Storing Documents as Blobs in a Database - Any disadvantages?

Johan Bresler picture Johan Bresler · Oct 17, 2008 · Viewed 45.2k times · Source

The requirements for my document management system were:

  1. Must be secure from theft by simple copying of directories, files etc.
  2. Must be secure against traditional virus infection (infection of physical file)
  3. Must be fast to retrieve
  4. The repository must not be visible to casual (directory) browsing users etc.

I have decided to store all documents (and scanned images) as blobs in the database and so far my experience is wonderful and document retrieval is blindingly fast as well - it meets all the criteria from above and there are even a couple of additional advantages, such as autostoring documents together with the entity it relates to, easy and fast seaching of contents, removing of all sorts of user activities around opening and naming of documents etc. etc.

My question is - are there any serious risks or things that I overlooked with this design and implementation?

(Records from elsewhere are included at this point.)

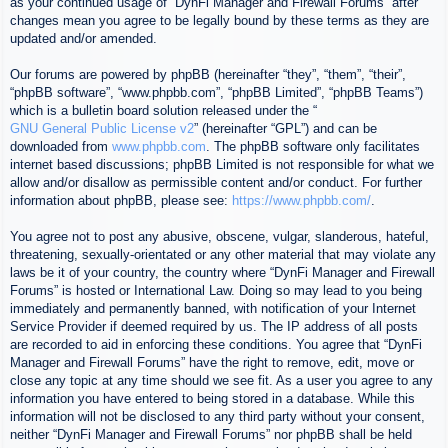
as your continued usage of “DynFi Manager and Firewall Forums” after
changes mean you agree to be legally bound by these terms as they are
updated and/or amended.
Our forums are powered by phpBB (hereinafter “they”, “them”, “their”,
“phpBB software”, “www.phpbb.com”, “phpBB Limited”, “phpBB Teams”)
which is a bulletin board solution released under the “
GNU General Public License v2
” (hereinafter “GPL”) and can be
downloaded from
www.phpbb.com
. The phpBB software only facilitates
internet based discussions; phpBB Limited is not responsible for what we
allow and/or disallow as permissible content and/or conduct. For further
information about phpBB, please see:
https://www.phpbb.com/
.
You agree not to post any abusive, obscene, vulgar, slanderous, hateful,
threatening, sexually-orientated or any other material that may violate any
laws be it of your country, the country where “DynFi Manager and Firewall
Forums” is hosted or International Law. Doing so may lead to you being
immediately and permanently banned, with notification of your Internet
Service Provider if deemed required by us. The IP address of all posts
are recorded to aid in enforcing these conditions. You agree that “DynFi
Manager and Firewall Forums” have the right to remove, edit, move or
close any topic at any time should we see fit. As a user you agree to any
information you have entered to being stored in a database. While this
information will not be disclosed to any third party without your consent,
neither “DynFi Manager and Firewall Forums” nor phpBB shall be held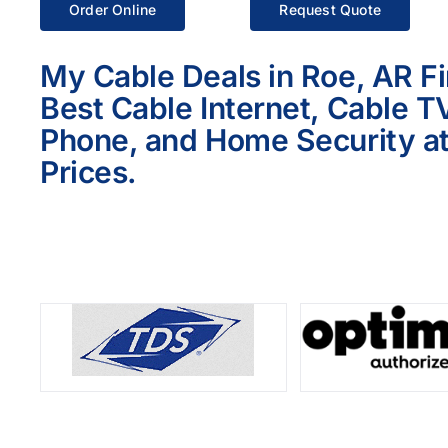
Order Online
Request Quote
My Cable Deals in Roe, AR F
Best Cable Internet, Cable T
Phone, and Home Security at
Prices.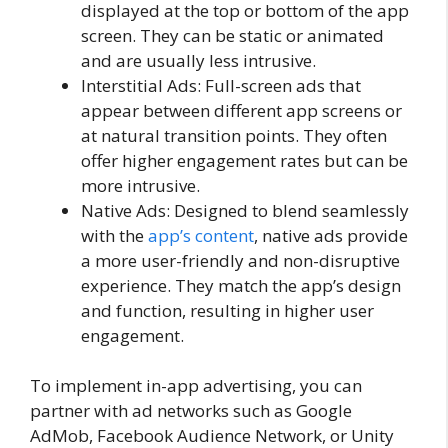
displayed at the top or bottom of the app
screen. They can be static or animated
and are usually less intrusive.
Interstitial Ads: Full-screen ads that
appear between different app screens or
at natural transition points. They often
offer higher engagement rates but can be
more intrusive.
Native Ads: Designed to blend seamlessly
with the
app’s content
, native ads provide
a more user-friendly and non-disruptive
experience. They match the app’s design
and function, resulting in higher user
engagement.
To implement in-app advertising, you can
partner with ad networks such as Google
AdMob, Facebook Audience Network, or Unity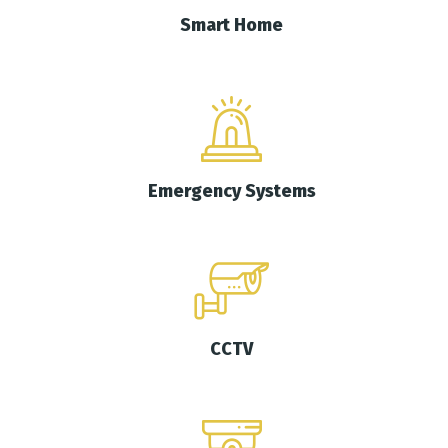
Smart Home
Emergency Systems
CCTV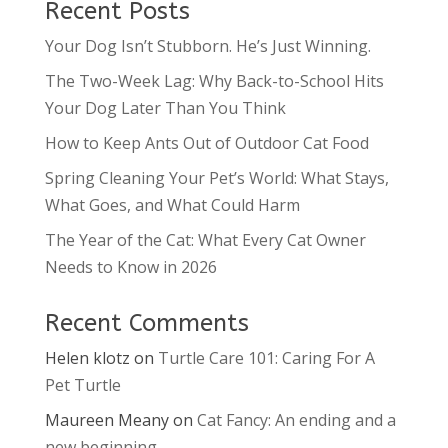
Recent Posts
Your Dog Isn’t Stubborn. He’s Just Winning.
The Two-Week Lag: Why Back-to-School Hits
Your Dog Later Than You Think
How to Keep Ants Out of Outdoor Cat Food
Spring Cleaning Your Pet’s World: What Stays,
What Goes, and What Could Harm
The Year of the Cat: What Every Cat Owner
Needs to Know in 2026
Recent Comments
Helen klotz
on
Turtle Care 101: Caring For A
Pet Turtle
Maureen Meany
on
Cat Fancy: An ending and a
new beginning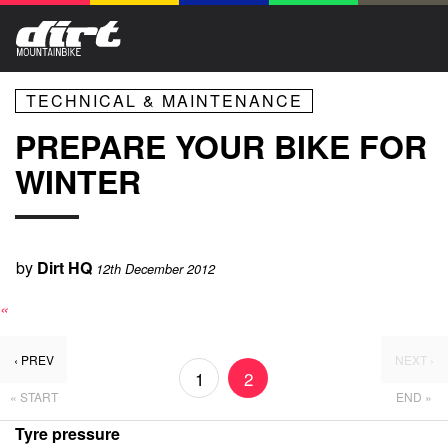
TECHNICAL & MAINTENANCE
PREPARE YOUR BIKE FOR
WINTER
by
Dirt HQ
12th December 2012
«
‹ PREV
NEXT ›
1
2
« START
END »
Tyre pressure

EDIT Note: DB is PostgreSQL, handles BLOBS very well and scales exceptionally well. The environment is Multi-user.

Answer

Jacco picture Jacco · Oct 18, 2008

When your DB grows bigger and bigger it will become harder to backup. Restoring a backup of a table with over 100 GB of data is not something that makes you happy.

Another thing that get is that all the table management functions get slower and slower as the dataset grows.
But this can be overcome by making your data table just contain 2 fields: ID and BLOB.

Retrieving data (by primary key) will likely only become a problem long after you hit a wall with backing up the dataset.